[What the task asks] Extract the portion of the records that opens with the line containing "Highlight pancreas." and closes with the final line of the records, and reproduce every line in it, both ends included, without any change.
::: Listing
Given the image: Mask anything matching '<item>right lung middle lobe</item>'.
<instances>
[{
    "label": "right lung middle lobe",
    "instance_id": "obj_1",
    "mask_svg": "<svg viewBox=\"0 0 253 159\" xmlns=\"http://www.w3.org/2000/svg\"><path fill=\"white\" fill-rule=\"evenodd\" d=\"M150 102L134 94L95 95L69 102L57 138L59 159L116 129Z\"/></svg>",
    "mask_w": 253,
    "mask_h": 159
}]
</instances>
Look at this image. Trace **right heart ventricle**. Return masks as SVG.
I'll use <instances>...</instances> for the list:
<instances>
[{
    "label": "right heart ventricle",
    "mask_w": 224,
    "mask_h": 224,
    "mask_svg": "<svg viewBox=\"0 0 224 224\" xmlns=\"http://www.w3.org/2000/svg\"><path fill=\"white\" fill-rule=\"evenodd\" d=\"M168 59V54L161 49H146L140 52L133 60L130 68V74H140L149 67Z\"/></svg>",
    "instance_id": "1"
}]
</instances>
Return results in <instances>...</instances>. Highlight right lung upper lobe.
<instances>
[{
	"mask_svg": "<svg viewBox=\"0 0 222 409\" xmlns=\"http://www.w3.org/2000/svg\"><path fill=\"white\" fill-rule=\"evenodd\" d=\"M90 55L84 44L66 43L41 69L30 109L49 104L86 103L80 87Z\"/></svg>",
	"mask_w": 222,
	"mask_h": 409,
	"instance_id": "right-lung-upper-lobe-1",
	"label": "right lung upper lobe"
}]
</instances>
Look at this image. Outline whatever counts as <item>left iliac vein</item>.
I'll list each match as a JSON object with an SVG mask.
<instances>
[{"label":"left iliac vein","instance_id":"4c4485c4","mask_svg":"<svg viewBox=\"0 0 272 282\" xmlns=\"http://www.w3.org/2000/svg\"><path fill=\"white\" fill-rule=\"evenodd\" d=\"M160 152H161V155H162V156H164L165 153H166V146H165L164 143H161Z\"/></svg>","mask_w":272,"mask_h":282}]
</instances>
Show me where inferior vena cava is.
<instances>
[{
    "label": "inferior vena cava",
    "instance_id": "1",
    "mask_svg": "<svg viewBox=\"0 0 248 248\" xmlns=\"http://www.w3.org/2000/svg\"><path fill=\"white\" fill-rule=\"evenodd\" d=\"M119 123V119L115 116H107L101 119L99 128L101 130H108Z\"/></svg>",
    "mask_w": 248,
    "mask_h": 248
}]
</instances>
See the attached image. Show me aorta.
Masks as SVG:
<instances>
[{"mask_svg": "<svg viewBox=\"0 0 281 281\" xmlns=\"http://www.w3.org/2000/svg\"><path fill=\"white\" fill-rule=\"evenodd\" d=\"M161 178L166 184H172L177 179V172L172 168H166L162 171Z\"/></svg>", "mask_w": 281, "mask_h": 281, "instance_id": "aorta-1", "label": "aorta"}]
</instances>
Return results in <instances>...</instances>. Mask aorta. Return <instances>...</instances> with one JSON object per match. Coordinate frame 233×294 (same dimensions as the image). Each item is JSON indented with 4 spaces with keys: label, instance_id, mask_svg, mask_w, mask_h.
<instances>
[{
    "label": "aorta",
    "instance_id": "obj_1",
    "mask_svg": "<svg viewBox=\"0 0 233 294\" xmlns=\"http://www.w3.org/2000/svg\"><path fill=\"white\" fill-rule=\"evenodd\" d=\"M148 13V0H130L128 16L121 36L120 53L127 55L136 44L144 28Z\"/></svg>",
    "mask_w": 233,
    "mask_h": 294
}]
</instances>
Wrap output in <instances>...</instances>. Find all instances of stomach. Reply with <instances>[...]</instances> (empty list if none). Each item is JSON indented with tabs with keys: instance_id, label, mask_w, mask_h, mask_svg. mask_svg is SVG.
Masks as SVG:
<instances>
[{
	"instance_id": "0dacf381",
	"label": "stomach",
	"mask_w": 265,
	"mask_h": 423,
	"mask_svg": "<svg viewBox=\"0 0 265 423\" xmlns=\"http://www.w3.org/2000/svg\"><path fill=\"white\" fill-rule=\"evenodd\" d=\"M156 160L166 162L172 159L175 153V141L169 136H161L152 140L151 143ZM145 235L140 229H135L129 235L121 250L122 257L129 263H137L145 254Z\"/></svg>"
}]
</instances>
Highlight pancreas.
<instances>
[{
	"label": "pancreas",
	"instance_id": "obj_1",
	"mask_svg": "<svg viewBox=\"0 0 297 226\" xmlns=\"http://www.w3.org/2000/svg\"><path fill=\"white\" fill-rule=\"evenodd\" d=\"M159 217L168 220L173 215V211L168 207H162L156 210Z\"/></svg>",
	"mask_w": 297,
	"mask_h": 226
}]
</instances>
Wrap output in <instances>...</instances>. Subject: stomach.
::::::
[In response]
Highlight pancreas.
<instances>
[{
	"label": "pancreas",
	"instance_id": "obj_1",
	"mask_svg": "<svg viewBox=\"0 0 297 226\" xmlns=\"http://www.w3.org/2000/svg\"><path fill=\"white\" fill-rule=\"evenodd\" d=\"M159 217L168 220L173 215V211L168 207H162L156 210Z\"/></svg>",
	"mask_w": 297,
	"mask_h": 226
}]
</instances>
Wrap output in <instances>...</instances>. Subject: stomach.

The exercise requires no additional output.